Segment Open

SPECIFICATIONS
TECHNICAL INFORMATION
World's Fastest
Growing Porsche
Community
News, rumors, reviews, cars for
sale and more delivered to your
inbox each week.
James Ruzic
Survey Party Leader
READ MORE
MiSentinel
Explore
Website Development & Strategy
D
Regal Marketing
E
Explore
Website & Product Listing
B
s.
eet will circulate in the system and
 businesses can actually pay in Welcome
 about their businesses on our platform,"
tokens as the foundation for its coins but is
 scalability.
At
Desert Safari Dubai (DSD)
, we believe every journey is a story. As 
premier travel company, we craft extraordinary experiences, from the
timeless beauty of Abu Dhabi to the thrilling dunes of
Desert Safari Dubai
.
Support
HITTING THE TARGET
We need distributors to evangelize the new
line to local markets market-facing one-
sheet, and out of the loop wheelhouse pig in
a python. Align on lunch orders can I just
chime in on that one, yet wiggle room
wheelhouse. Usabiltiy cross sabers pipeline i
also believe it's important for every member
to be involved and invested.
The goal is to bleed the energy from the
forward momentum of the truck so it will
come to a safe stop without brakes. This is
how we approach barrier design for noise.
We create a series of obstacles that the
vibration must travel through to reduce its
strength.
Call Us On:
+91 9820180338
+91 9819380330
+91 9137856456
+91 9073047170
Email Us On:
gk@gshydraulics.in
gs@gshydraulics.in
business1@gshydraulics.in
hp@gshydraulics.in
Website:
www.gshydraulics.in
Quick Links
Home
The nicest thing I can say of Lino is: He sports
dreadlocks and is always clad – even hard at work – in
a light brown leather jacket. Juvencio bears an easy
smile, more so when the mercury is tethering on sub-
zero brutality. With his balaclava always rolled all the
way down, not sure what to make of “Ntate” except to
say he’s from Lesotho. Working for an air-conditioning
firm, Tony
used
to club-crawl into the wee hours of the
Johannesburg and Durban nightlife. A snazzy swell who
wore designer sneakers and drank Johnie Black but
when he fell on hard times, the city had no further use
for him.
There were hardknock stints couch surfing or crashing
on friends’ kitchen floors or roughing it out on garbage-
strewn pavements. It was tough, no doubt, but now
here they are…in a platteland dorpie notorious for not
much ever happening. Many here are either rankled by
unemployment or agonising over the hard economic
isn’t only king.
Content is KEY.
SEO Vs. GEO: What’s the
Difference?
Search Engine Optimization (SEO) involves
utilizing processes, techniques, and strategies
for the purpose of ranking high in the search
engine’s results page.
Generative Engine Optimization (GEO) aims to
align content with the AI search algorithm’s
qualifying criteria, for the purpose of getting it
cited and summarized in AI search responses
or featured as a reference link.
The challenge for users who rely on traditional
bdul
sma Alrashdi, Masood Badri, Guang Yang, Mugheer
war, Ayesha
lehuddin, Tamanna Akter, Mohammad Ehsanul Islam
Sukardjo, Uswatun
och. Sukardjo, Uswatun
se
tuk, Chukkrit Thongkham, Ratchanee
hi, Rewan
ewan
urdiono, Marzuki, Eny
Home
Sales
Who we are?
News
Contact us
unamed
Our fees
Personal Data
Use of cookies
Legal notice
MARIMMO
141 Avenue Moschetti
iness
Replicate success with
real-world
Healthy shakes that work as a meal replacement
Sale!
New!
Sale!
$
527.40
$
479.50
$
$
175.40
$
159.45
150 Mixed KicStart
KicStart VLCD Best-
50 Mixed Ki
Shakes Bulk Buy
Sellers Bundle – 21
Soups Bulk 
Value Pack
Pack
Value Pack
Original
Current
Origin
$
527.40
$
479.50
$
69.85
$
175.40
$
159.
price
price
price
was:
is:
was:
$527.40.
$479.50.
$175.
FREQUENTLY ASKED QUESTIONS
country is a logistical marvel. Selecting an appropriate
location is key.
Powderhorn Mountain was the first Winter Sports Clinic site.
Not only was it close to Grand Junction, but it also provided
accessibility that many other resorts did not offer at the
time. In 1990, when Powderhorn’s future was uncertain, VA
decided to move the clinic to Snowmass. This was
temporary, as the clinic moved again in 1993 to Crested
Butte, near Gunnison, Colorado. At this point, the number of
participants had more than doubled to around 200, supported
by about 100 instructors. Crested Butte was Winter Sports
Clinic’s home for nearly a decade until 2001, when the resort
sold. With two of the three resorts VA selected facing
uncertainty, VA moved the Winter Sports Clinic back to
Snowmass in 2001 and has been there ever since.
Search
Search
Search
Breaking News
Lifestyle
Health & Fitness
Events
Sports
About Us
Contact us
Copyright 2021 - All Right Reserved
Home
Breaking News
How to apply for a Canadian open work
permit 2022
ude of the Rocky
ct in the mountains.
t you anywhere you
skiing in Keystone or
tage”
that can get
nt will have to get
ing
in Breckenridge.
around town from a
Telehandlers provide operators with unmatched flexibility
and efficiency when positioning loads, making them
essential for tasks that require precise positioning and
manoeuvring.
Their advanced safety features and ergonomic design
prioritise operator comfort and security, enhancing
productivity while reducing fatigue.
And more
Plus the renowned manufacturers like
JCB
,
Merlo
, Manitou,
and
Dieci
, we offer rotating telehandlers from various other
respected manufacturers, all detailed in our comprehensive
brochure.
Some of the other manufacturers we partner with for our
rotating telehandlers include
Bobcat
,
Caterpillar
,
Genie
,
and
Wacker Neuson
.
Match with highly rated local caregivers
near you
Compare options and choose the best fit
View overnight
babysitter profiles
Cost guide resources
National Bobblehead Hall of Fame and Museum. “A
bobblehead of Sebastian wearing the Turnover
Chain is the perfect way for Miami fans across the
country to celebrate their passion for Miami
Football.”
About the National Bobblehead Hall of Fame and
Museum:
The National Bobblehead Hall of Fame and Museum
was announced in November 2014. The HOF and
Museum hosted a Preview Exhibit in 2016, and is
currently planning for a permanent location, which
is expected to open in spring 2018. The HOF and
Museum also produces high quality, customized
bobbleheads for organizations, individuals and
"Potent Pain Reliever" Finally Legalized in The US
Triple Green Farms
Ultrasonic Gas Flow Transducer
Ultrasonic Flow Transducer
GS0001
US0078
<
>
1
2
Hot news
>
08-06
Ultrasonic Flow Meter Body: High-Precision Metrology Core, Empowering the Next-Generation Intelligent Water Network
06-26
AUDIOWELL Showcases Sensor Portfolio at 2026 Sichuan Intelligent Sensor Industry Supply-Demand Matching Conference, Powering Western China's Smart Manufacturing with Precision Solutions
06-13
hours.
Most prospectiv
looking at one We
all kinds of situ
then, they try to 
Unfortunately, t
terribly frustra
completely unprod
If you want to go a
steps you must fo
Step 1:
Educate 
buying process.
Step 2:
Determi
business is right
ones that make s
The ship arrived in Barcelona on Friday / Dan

Segment Closed

_Work request_
Go through the records above and copy each line where "Dubai" is found.

_Result of this exercise_
Desert Safari Dubai (DSD)
Desert Safari Dubai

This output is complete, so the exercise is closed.